Now Melinda is using CPAP, they’re both sleeping better, but she still has a big “sleep debt” to repay. “I’ve only been using CPAP for two months, so I’m still looking forward to the benefits.”

‘I would love normal, whatever normal is. It would be nice to go to bed and just go straight to sleep.’

In milder cases, a kind of mouth guard called a mandibular advancement splint, which repositions the jaw and tongue, can stop the airway collapsing. A specialist dentist will usually fit the device. “Some people find these more comfortable than CPAP, and they have good research to support their use,” says Cunnington. “[But] if you try to push the jaw too far, it can cause discomfort. It can also cause the teeth to shift over time.” Surgery can also help widen airways in some cases, such as for children with large tonsils. “There’s no uniform surgery; it’s an individualised approach.”

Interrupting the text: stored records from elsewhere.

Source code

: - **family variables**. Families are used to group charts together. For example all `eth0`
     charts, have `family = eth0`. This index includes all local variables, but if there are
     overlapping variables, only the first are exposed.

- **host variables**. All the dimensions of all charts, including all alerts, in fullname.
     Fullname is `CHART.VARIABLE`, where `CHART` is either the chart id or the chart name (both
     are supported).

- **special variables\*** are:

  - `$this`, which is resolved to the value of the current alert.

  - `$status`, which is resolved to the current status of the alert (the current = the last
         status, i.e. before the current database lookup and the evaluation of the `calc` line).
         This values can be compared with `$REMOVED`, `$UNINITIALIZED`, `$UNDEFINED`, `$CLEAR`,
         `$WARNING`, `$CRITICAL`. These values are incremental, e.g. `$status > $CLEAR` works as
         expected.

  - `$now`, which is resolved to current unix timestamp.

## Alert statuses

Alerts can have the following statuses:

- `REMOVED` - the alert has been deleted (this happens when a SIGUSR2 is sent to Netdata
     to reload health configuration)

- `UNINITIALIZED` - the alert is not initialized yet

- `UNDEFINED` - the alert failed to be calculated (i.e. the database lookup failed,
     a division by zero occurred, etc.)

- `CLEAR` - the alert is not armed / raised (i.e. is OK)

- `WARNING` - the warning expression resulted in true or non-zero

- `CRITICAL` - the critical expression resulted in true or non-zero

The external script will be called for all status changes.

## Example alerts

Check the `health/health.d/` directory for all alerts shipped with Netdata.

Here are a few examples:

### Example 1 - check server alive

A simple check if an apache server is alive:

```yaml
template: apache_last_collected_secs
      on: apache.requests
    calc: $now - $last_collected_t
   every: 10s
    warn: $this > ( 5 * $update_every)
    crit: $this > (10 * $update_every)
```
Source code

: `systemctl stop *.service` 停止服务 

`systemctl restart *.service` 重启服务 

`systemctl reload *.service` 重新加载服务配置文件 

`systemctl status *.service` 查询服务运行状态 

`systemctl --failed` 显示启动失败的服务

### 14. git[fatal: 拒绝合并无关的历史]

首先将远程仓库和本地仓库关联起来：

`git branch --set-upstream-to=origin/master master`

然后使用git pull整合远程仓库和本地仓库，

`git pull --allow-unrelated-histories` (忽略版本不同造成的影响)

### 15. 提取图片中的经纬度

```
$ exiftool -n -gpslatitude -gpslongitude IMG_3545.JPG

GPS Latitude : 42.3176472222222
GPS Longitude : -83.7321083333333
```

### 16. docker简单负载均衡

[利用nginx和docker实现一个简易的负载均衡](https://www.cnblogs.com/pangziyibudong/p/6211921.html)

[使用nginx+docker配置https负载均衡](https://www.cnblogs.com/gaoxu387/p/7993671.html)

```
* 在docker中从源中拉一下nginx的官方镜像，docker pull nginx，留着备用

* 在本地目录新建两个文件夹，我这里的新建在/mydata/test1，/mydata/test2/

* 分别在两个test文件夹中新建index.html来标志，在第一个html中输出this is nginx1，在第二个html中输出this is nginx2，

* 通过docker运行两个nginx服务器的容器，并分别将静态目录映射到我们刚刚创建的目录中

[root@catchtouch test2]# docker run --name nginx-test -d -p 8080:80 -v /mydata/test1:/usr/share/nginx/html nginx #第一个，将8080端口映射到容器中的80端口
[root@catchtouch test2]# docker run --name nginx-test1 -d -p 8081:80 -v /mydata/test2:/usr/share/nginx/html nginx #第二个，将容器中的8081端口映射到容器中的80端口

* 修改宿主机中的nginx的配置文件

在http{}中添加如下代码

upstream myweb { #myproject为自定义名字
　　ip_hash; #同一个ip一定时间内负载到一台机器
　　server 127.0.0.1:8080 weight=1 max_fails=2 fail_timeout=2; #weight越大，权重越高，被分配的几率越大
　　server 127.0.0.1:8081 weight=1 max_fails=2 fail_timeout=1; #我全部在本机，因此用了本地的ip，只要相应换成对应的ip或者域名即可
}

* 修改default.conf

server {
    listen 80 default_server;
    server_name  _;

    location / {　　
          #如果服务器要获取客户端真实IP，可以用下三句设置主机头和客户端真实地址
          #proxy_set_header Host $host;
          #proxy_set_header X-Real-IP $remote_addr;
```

And losing weight is an option for many, although exhaustion can make you less inclined to exercise and more likely to seek out sweet snacks for energy. Several hormones that affect appetite and metabolic rate also need the deeper stages of sleep to be properly regulated. “You end up being in a vicious cycle,” says Rees. Still, one study showed people who lost 10 per cent of their body weight had a 26 per cent drop in how many times they stopped breathing while asleep.

Weight-loss drugs could be a new frontier, but the evidence is still emerging. Trials overseas of the drug, Wegovy, and a similar drug called tirzepatide with two active ingredients, have found body weight dropped by about 15 per cent and 20 per cent respectively. “We actually think it’s going to be a game-changer,” says Craig Phillips, who has evaluated the potential of the drugs. Tirzepatide is being trialled for its ability to make sleep apnoea less severe. Gastrointestinal side effects are one sticking point, but these can be offset by gradually increasing the dosage, Phillips says.

Different drugs also still in trials could prevent muscles in the throat from relaxing during sleep. If successful, these could complement existing treatments, Cunnington says. “A mouth guard plus medication might well prevent them needing to go on to CPAP.”

Sullivan isn’t concerned his machines will be displaced just yet though. “Sleep apnoea is not simply weight; [many] people probably have a relatively small airway that puts them at risk,” he says. “I honestly don’t believe we’re going to find the silver bullet.” Graham is one patient who believes she would suffer from sleep apnoea for life without CPAP. “It’s not instantaneous that you feel better; it takes a while for your body to get used to actually getting sleep again,” she says. “Now, I can’t sleep without it.”

As Gina Bundle waits for the results of her sleep test, she just wants to know what a good night’s sleep is. “I would love normal, whatever normal is. It would be nice to go to bed and just go straight to sleep.”